Provisioning a new box (Terraform / OpenTofu)

Section titled “Provisioning a new box (Terraform / OpenTofu)”

Two decoupled modules under infra/terraform/. Use OpenTofu (tofu).

flowchart TB
subgraph cfmod["infra/terraform/cloudflare/"]
t1["tunnel (remotely-managed)"] --> t2["DNS CNAMEs → *.cfargotunnel.com"]
t1 --> t3["Access app + policy (wy-employees)"]
t1 --> tok["output: tunnel_token (sensitive)"]
end
subgraph latmod["infra/terraform/latitude/"]
l1["SSH keys (files/authorized_keys)"] --> l2["latitudesh_server (RAID-1)"]
l3["cloud-init: deploy uid 1001 · Docker · Tailscale ·<br/>UFW + DOCKER-USER · cloudflared"] --> l2
l4["edge firewall: :22 ← 100.64.0.0/10"] --> l2
end
tok -->|"-var cloudflared_token=…"| l3
Terminal window
# 1. Cloudflare side (tunnel + DNS + Access) — CLOUDFLARE_API_TOKEN via direnv:
cd infra/terraform/cloudflare && tofu init && tofu apply
# 2. Latitude box, wired to that tunnel:
cd ../latitude
export LATITUDESH_AUTH_TOKEN="$(op read op://IT/Latitude-API/credential)"
tofu init && tofu apply \
-var project=<id> \
-var hostname=<name> \
-var tailscale_auth_key="$(op read op://IT/Tailscale-Kamal/credential)" \
-var cloudflared_token="$(tofu -chdir=../cloudflare output -raw tunnel_token)"

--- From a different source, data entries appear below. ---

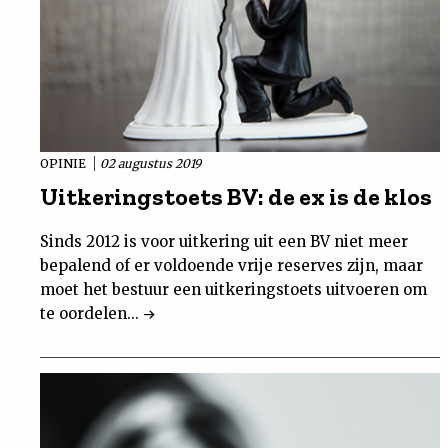
OPINIE
02 augustus 2019
Uitkeringstoets BV: de ex is de klos
Sinds 2012 is voor uitkering uit een BV niet meer
bepalend of er voldoende vrije reserves zijn, maar
moet het bestuur een uitkeringstoets uitvoeren om
te oordelen...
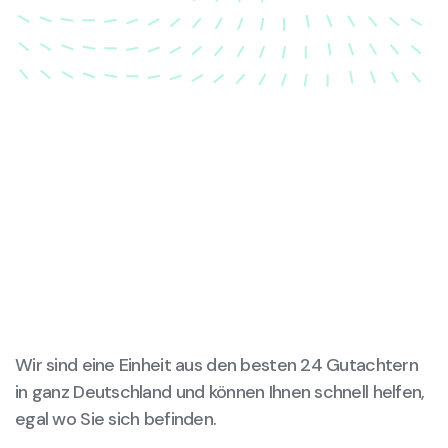
wird.
Wir sind eine Einheit aus den besten 24 Gutachtern
in ganz Deutschland und können Ihnen schnell helfen,
egal wo Sie sich befinden.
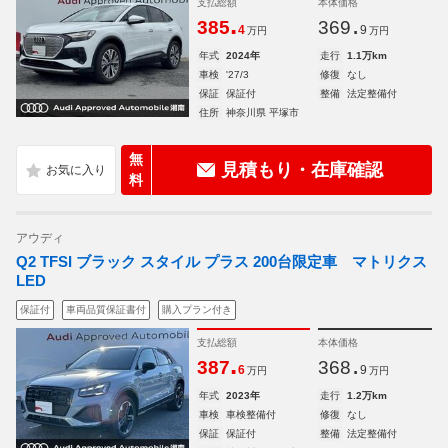
支払総額
本体価格
.
.
385
369
4
9
万円
万円
年式
2024年
走行
1.1万km
車検
'27/3
修復
なし
保証
保証付
整備
法定整備付
住所
神奈川県 平塚市
無
見積もり・在庫確認
料
アウディ
Q2 TFSI ブラック スタイル プラス 200台限定車 マトリクス
LED
保証付
車両品質保証書付
購入プラン付き
支払総額
本体価格
.
.
387
368
6
9
万円
万円
年式
2023年
走行
1.2万km
車検
車検整備付
修復
なし
保証
保証付
整備
法定整備付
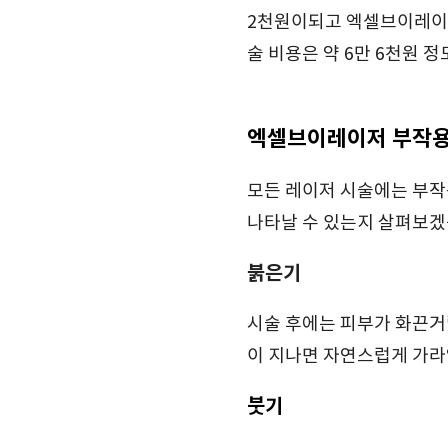
2천원이되고 엑셀브이레이저
술 비용은 약 6만 6천원 정
엑셀브이레이저 부작
모든 레이저 시술에는 부작
나타날 수 있는지 살펴보겠
붉은기
시술 후에는 피부가 화끈거
이 지나면 자연스럽게 가
붓기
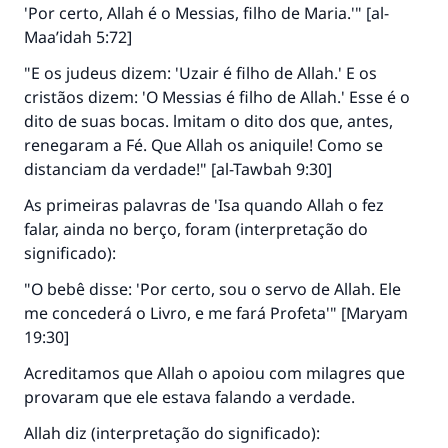
'Por certo, Allah é o Messias, filho de Maria.'" [al-
Maa’idah 5:72]
"E os judeus dizem: 'Uzair é filho de Allah.' E os
cristãos dizem: 'O Messias é filho de Allah.' Esse é o
dito de suas bocas. lmitam o dito dos que, antes,
renegaram a Fé. Que Allah os aniquile! Como se
distanciam da verdade!" [al-Tawbah 9:30]
As primeiras palavras de 'Isa quando Allah o fez
falar, ainda no berço, foram (interpretação do
significado):
"O bebê disse: 'Por certo, sou o servo de Allah. Ele
me concederá o Livro, e me fará Profeta'" [Maryam
19:30]
Acreditamos que Allah o apoiou com milagres que
provaram que ele estava falando a verdade.
Allah diz (interpretação do significado):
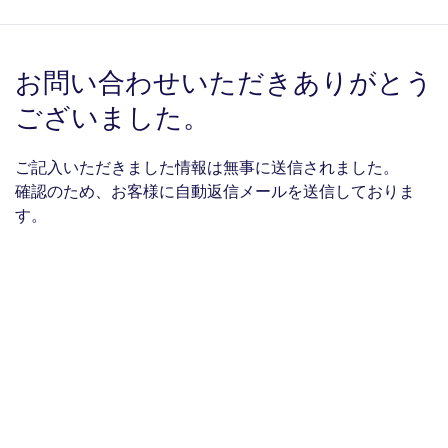
お問い合わせいただきありがとう
ございました。
ご記入いただきました情報は無事に送信されました。
確認のため、お客様に自動返信メールを送信しておりま
す。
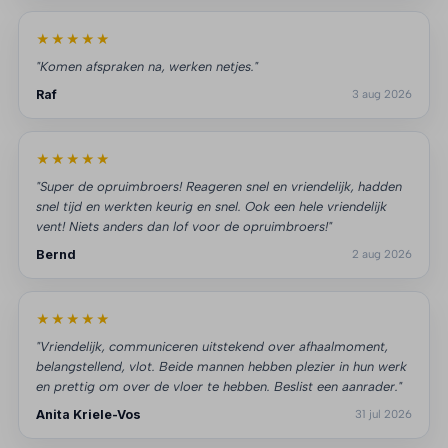
★★★★★
"Komen afspraken na, werken netjes."
Raf
3 aug 2026
★★★★★
"Super de opruimbroers! Reageren snel en vriendelijk, hadden
snel tijd en werkten keurig en snel. Ook een hele vriendelijk
vent! Niets anders dan lof voor de opruimbroers!"
Bernd
2 aug 2026
★★★★★
"Vriendelijk, communiceren uitstekend over afhaalmoment,
belangstellend, vlot. Beide mannen hebben plezier in hun werk
en prettig om over de vloer te hebben. Beslist een aanrader."
Anita Kriele-Vos
31 jul 2026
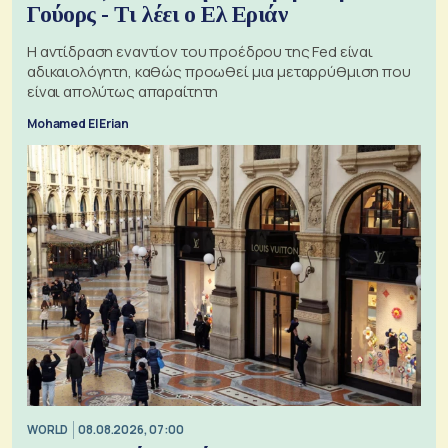
Γούορς - Τι λέει ο Ελ Εριάν
Η αντίδραση εναντίον του προέδρου της Fed είναι
αδικαιολόγητη, καθώς προωθεί μια μεταρρύθμιση που
είναι απολύτως απαραίτητη
Mohamed El Erian
WORLD
08.08.2026, 07:00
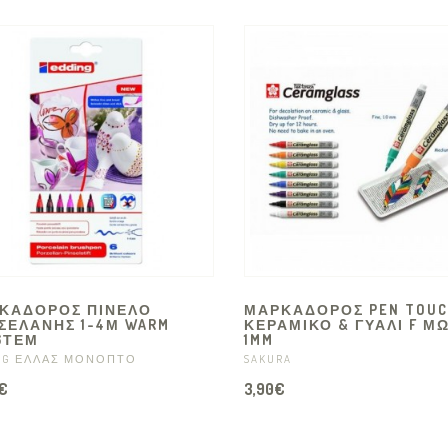
ΚΑΔΟΡΟΣ ΠΙΝΕΛΟ
ΜΑΡΚΑΔΟΡΟΣ PEN TOU
ΣΕΛΑΝΗΣ 1-4Μ WARM
ΚΕΡΑΜΙΚΟ & ΓΥΑΛΙ F Μ
6ΤΕΜ
1MM
NG ΕΛΛΑΣ ΜΟΝΟΠΤΟ
SAKURA
€
3,90€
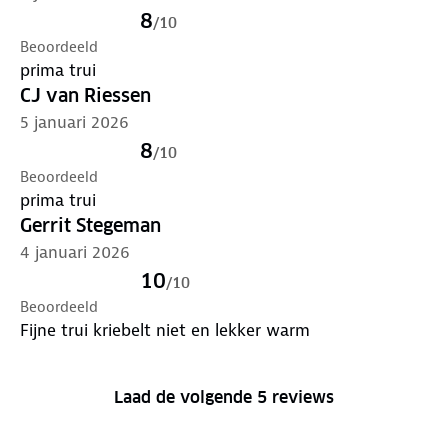
8
/
10
Beoordeeld
prima trui
CJ van Riessen
5 januari 2026
8
/
10
Beoordeeld
prima trui
Gerrit Stegeman
4 januari 2026
10
/
10
Beoordeeld
Fijne trui kriebelt niet en lekker warm
Laad de volgende 5 reviews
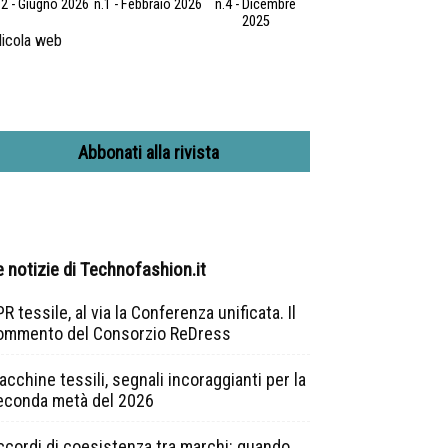
.2 - Giugno 2026
n.1 - Febbraio 2026
n.4 - Dicembre
2025
icola web
Abbonati alla rivista
e notizie di Technofashion.it
R tessile, al via la Conferenza unificata. Il
ommento del Consorzio ReDress
cchine tessili, segnali incoraggianti per la
econda metà del 2026
ccordi di coesistenza tra marchi: quando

cloud-init yields a fully-wired box (Docker + Tailscale + cloudflared + UFW + DOCKER-USER). The deploy user is pinned to uid 1001 so it matches the container’s USER 1001 and can own Kamal’s asset_path bind-mount (otherwise the post-deploy DELETE_MAPS sourcemap cleanup fails with EACCES). Then bin/deploy -d <dest>; the server bootstrap is a near no-op.

The current staging box (dal-latitude-heatwave-01, f4-metal-medium / Ubuntu 26.04 / ZFS data plane) was provisioned via this module (infra/terraform/latitude, setup_zfs_data=true) — it’s the reproducible recipe in use. The earlier hand-built Ashburn box it replaced has been decommissioned. To adopt an already-running box into state instead of rebuilding, tofu import latitudesh_server.host <id> and install cloudflared by hand once (cloud-init won’t retroactively run).

See doc/tasks/202606112045_DB_TIER_HA_ARCHITECTURE.md for the current two-region HA topology (PG18 primary in Dallas + cross-DC streaming standby in Chicago, fronted by per-node pgbouncer + the HAProxy write-VIP heatwave-haproxy:6433, with pg_promote-driven failover). INFRASTRUCTURE_INVENTORY.md is the live host/port reference. (The older …202606041041_BARE_METAL_HA_STACK.md described a Chicago-primary / Ashburn-standby end-state and is superseded.)